= WORK INSTRUCTIONS =
Since pictures are not wanted, repeat only the text of the records, word for word.

= PROVIDED RECORDS =
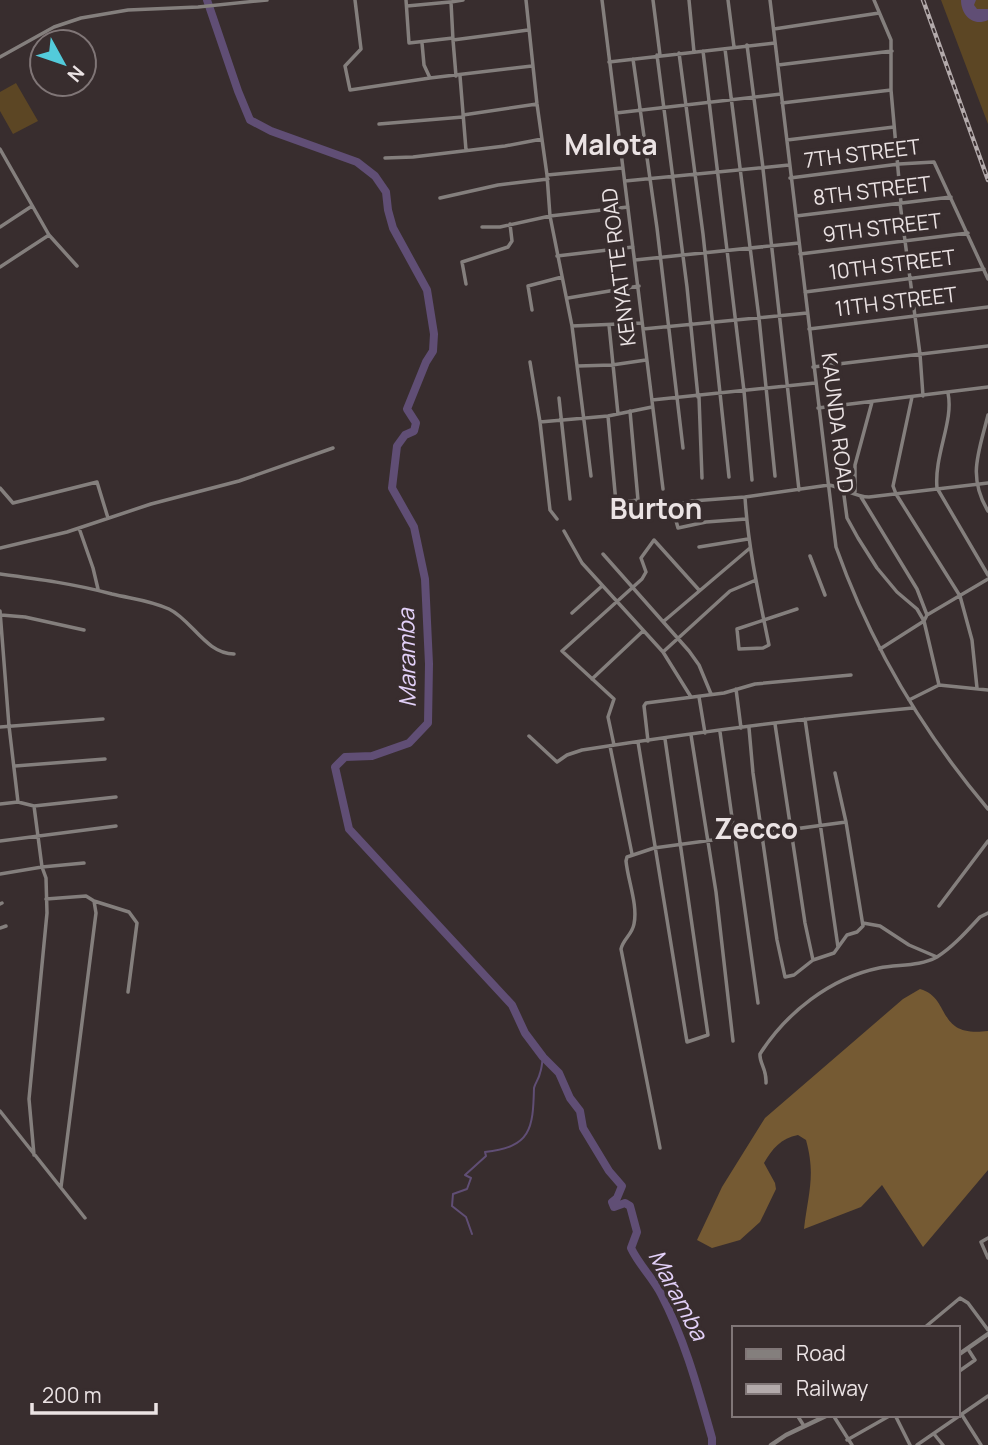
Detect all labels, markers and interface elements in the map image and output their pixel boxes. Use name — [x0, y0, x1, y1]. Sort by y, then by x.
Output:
north arrow — [28, 28, 98, 98]
text: N — [62, 60, 90, 88]
district label: Malota — [564, 125, 658, 163]
street label: 7TH STREET — [802, 132, 922, 174]
street label: 8TH STREET — [811, 169, 933, 211]
street label: KENYATTE ROAD — [594, 187, 642, 348]
street label: 9TH STREET — [821, 206, 943, 248]
street label: 10TH STREET — [827, 242, 957, 286]
street label: 11TH STREET — [833, 280, 959, 322]
street label: KAUNDA ROAD — [816, 351, 860, 495]
district label: Burton — [610, 489, 702, 527]
water label: Maramba — [389, 607, 423, 708]
district label: Zecco — [714, 809, 798, 847]
water label: Maramba — [642, 1243, 717, 1347]
legend — [732, 1326, 960, 1417]
text: Road — [796, 1339, 846, 1367]
scale bar — [32, 1372, 156, 1416]
text: Railway — [796, 1374, 868, 1402]
text: 200 m — [42, 1381, 102, 1409]

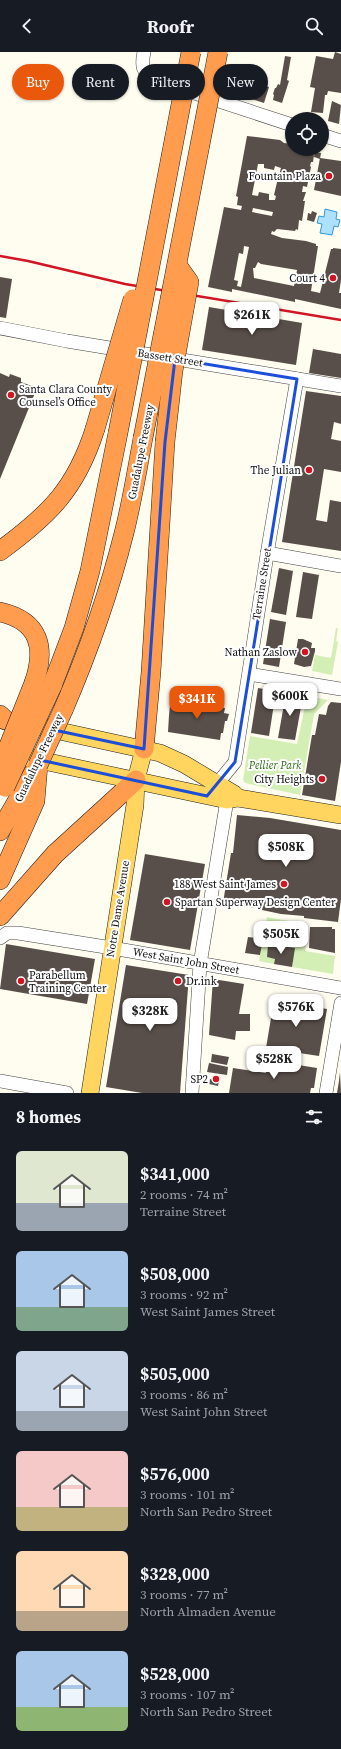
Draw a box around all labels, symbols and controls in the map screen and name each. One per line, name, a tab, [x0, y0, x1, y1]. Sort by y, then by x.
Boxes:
text: Roofr	[147, 14, 194, 39]
icon: back	[16, 15, 38, 37]
icon: search	[303, 15, 325, 37]
chip: Buy	[12, 64, 64, 100]
chip: Rent	[72, 64, 129, 100]
chip: Filters	[137, 64, 205, 100]
chip: New	[213, 64, 268, 100]
map controls	[285, 112, 329, 156]
button: locate	[285, 112, 329, 156]
place label: Fountain Plaza	[249, 169, 321, 184]
marker: Fountain Plaza	[324, 171, 334, 181]
place label: Court 4	[289, 271, 325, 286]
marker: Court 4	[328, 273, 338, 283]
pin: $261K	[224, 302, 280, 336]
text: $261K	[233, 306, 271, 323]
street label: Bassett Street	[136, 345, 204, 371]
place label: Santa Clara County Counsel’s Office	[19, 382, 112, 410]
marker: Santa Clara County Counsel’s Office	[6, 390, 16, 400]
street label: Guadalupe Freeway	[124, 403, 158, 501]
place label: The Julian	[251, 463, 301, 478]
marker: The Julian	[304, 465, 314, 475]
street label: Terraine Street	[249, 546, 275, 621]
place label: Nathan Zaslow	[224, 645, 298, 660]
marker: Nathan Zaslow	[300, 647, 310, 657]
pin: $600K	[262, 683, 318, 717]
pin: $341K	[169, 686, 225, 720]
text: $600K	[271, 687, 309, 704]
text: $341K	[178, 690, 216, 707]
street label: Guadalupe Freeway	[11, 711, 67, 805]
park label: Pellier Park	[248, 758, 302, 773]
place label: City Heights	[254, 772, 314, 787]
marker: City Heights	[317, 774, 327, 784]
pin: $508K	[258, 834, 314, 868]
text: $508K	[267, 838, 305, 855]
street label: Notre Dame Avenue	[103, 859, 133, 958]
place label: 188 West Saint James	[174, 877, 276, 892]
marker: 188 West Saint James	[279, 879, 289, 889]
place label: Spartan Superway Design Center	[175, 895, 336, 910]
marker: Spartan Superway Design Center	[162, 897, 172, 907]
pin: $505K	[253, 921, 309, 955]
text: $505K	[262, 925, 300, 942]
street label: West Saint John Street	[132, 944, 241, 978]
place label: Parabellum Training Center	[29, 968, 107, 996]
place label: Dr.ink	[186, 974, 218, 989]
marker: Parabellum Training Center	[16, 976, 26, 986]
marker: Dr.ink	[173, 976, 183, 986]
pin: $576K	[268, 994, 324, 1028]
pin: $328K	[122, 998, 178, 1032]
text: $576K	[277, 998, 315, 1015]
text: $328K	[131, 1002, 169, 1019]
pin: $528K	[246, 1046, 302, 1080]
text: $528K	[255, 1050, 293, 1067]
place label: SP2	[190, 1072, 208, 1087]
marker: SP2	[211, 1074, 221, 1084]
text: 8 homes	[16, 1105, 81, 1129]
icon: filters	[303, 1106, 325, 1128]
text: $341,000	[140, 1162, 210, 1186]
icon: home	[48, 1167, 96, 1215]
text: 2 rooms · 74 m²	[140, 1186, 228, 1203]
text: Terraine Street	[140, 1203, 226, 1220]
text: $508,000	[140, 1262, 210, 1286]
icon: home	[48, 1267, 96, 1315]
text: 3 rooms · 92 m²	[140, 1286, 228, 1303]
text: West Saint James Street	[140, 1303, 275, 1320]
text: $505,000	[140, 1362, 210, 1386]
icon: home	[48, 1367, 96, 1415]
text: 3 rooms · 86 m²	[140, 1386, 228, 1403]
text: West Saint John Street	[140, 1403, 267, 1420]
text: $576,000	[140, 1462, 210, 1486]
icon: home	[48, 1467, 96, 1515]
text: 3 rooms · 101 m²	[140, 1486, 235, 1503]
text: North San Pedro Street	[140, 1503, 272, 1520]
text: $328,000	[140, 1562, 210, 1586]
icon: home	[48, 1567, 96, 1615]
text: 3 rooms · 77 m²	[140, 1586, 228, 1603]
text: North Almaden Avenue	[140, 1603, 276, 1620]
text: $528,000	[140, 1662, 210, 1686]
icon: home	[48, 1667, 96, 1715]
text: 3 rooms · 107 m²	[140, 1686, 235, 1703]
text: North San Pedro Street	[140, 1703, 272, 1720]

= RESPONSE TO THE EXERCISE =
Detect all labels, markers and interface elements in the map image and output their pixel boxes. Use name — [x0, y0, x1, y1]. Sort by y, then by x.
Output:
north arrow — [28, 28, 98, 98]
text: N — [62, 60, 90, 88]
district label: Malota — [564, 125, 658, 163]
street label: 7TH STREET — [802, 132, 922, 174]
street label: 8TH STREET — [811, 169, 933, 211]
street label: KENYATTE ROAD — [594, 187, 642, 348]
street label: 9TH STREET — [821, 206, 943, 248]
street label: 10TH STREET — [827, 242, 957, 286]
street label: 11TH STREET — [833, 280, 959, 322]
street label: KAUNDA ROAD — [816, 351, 860, 495]
district label: Burton — [610, 489, 702, 527]
water label: Maramba — [389, 607, 423, 708]
district label: Zecco — [714, 809, 798, 847]
water label: Maramba — [642, 1243, 717, 1347]
legend — [732, 1326, 960, 1417]
text: Road — [796, 1339, 846, 1367]
scale bar — [32, 1372, 156, 1416]
text: Railway — [796, 1374, 868, 1402]
text: 200 m — [42, 1381, 102, 1409]

Draw a box around all labels, symbols and controls in the map screen and name each. One per line, name, a tab, [x0, y0, x1, y1]. Sort by y, then by x.
Boxes:
text: Roofr	[147, 14, 194, 39]
icon: back	[16, 15, 38, 37]
icon: search	[303, 15, 325, 37]
chip: Buy	[12, 64, 64, 100]
chip: Rent	[72, 64, 129, 100]
chip: Filters	[137, 64, 205, 100]
chip: New	[213, 64, 268, 100]
map controls	[285, 112, 329, 156]
button: locate	[285, 112, 329, 156]
place label: Fountain Plaza	[249, 169, 321, 184]
marker: Fountain Plaza	[324, 171, 334, 181]
place label: Court 4	[289, 271, 325, 286]
marker: Court 4	[328, 273, 338, 283]
pin: $261K	[224, 302, 280, 336]
text: $261K	[233, 306, 271, 323]
street label: Bassett Street	[136, 345, 204, 371]
place label: Santa Clara County Counsel’s Office	[19, 382, 112, 410]
marker: Santa Clara County Counsel’s Office	[6, 390, 16, 400]
street label: Guadalupe Freeway	[124, 403, 158, 501]
place label: The Julian	[251, 463, 301, 478]
marker: The Julian	[304, 465, 314, 475]
street label: Terraine Street	[249, 546, 275, 621]
place label: Nathan Zaslow	[224, 645, 298, 660]
marker: Nathan Zaslow	[300, 647, 310, 657]
pin: $600K	[262, 683, 318, 717]
pin: $341K	[169, 686, 225, 720]
text: $600K	[271, 687, 309, 704]
text: $341K	[178, 690, 216, 707]
street label: Guadalupe Freeway	[11, 711, 67, 805]
park label: Pellier Park	[248, 758, 302, 773]
place label: City Heights	[254, 772, 314, 787]
marker: City Heights	[317, 774, 327, 784]
pin: $508K	[258, 834, 314, 868]
text: $508K	[267, 838, 305, 855]
street label: Notre Dame Avenue	[103, 859, 133, 958]
place label: 188 West Saint James	[174, 877, 276, 892]
marker: 188 West Saint James	[279, 879, 289, 889]
place label: Spartan Superway Design Center	[175, 895, 336, 910]
marker: Spartan Superway Design Center	[162, 897, 172, 907]
pin: $505K	[253, 921, 309, 955]
text: $505K	[262, 925, 300, 942]
street label: West Saint John Street	[132, 944, 241, 978]
place label: Parabellum Training Center	[29, 968, 107, 996]
place label: Dr.ink	[186, 974, 218, 989]
marker: Parabellum Training Center	[16, 976, 26, 986]
marker: Dr.ink	[173, 976, 183, 986]
pin: $576K	[268, 994, 324, 1028]
pin: $328K	[122, 998, 178, 1032]
text: $576K	[277, 998, 315, 1015]
text: $328K	[131, 1002, 169, 1019]
pin: $528K	[246, 1046, 302, 1080]
text: $528K	[255, 1050, 293, 1067]
place label: SP2	[190, 1072, 208, 1087]
marker: SP2	[211, 1074, 221, 1084]
text: 8 homes	[16, 1105, 81, 1129]
icon: filters	[303, 1106, 325, 1128]
text: $341,000	[140, 1162, 210, 1186]
icon: home	[48, 1167, 96, 1215]
text: 2 rooms · 74 m²	[140, 1186, 228, 1203]
text: Terraine Street	[140, 1203, 226, 1220]
text: $508,000	[140, 1262, 210, 1286]
icon: home	[48, 1267, 96, 1315]
text: 3 rooms · 92 m²	[140, 1286, 228, 1303]
text: West Saint James Street	[140, 1303, 275, 1320]
text: $505,000	[140, 1362, 210, 1386]
icon: home	[48, 1367, 96, 1415]
text: 3 rooms · 86 m²	[140, 1386, 228, 1403]
text: West Saint John Street	[140, 1403, 267, 1420]
text: $576,000	[140, 1462, 210, 1486]
icon: home	[48, 1467, 96, 1515]
text: 3 rooms · 101 m²	[140, 1486, 235, 1503]
text: North San Pedro Street	[140, 1503, 272, 1520]
text: $328,000	[140, 1562, 210, 1586]
icon: home	[48, 1567, 96, 1615]
text: 3 rooms · 77 m²	[140, 1586, 228, 1603]
text: North Almaden Avenue	[140, 1603, 276, 1620]
text: $528,000	[140, 1662, 210, 1686]
icon: home	[48, 1667, 96, 1715]
text: 3 rooms · 107 m²	[140, 1686, 235, 1703]
text: North San Pedro Street	[140, 1703, 272, 1720]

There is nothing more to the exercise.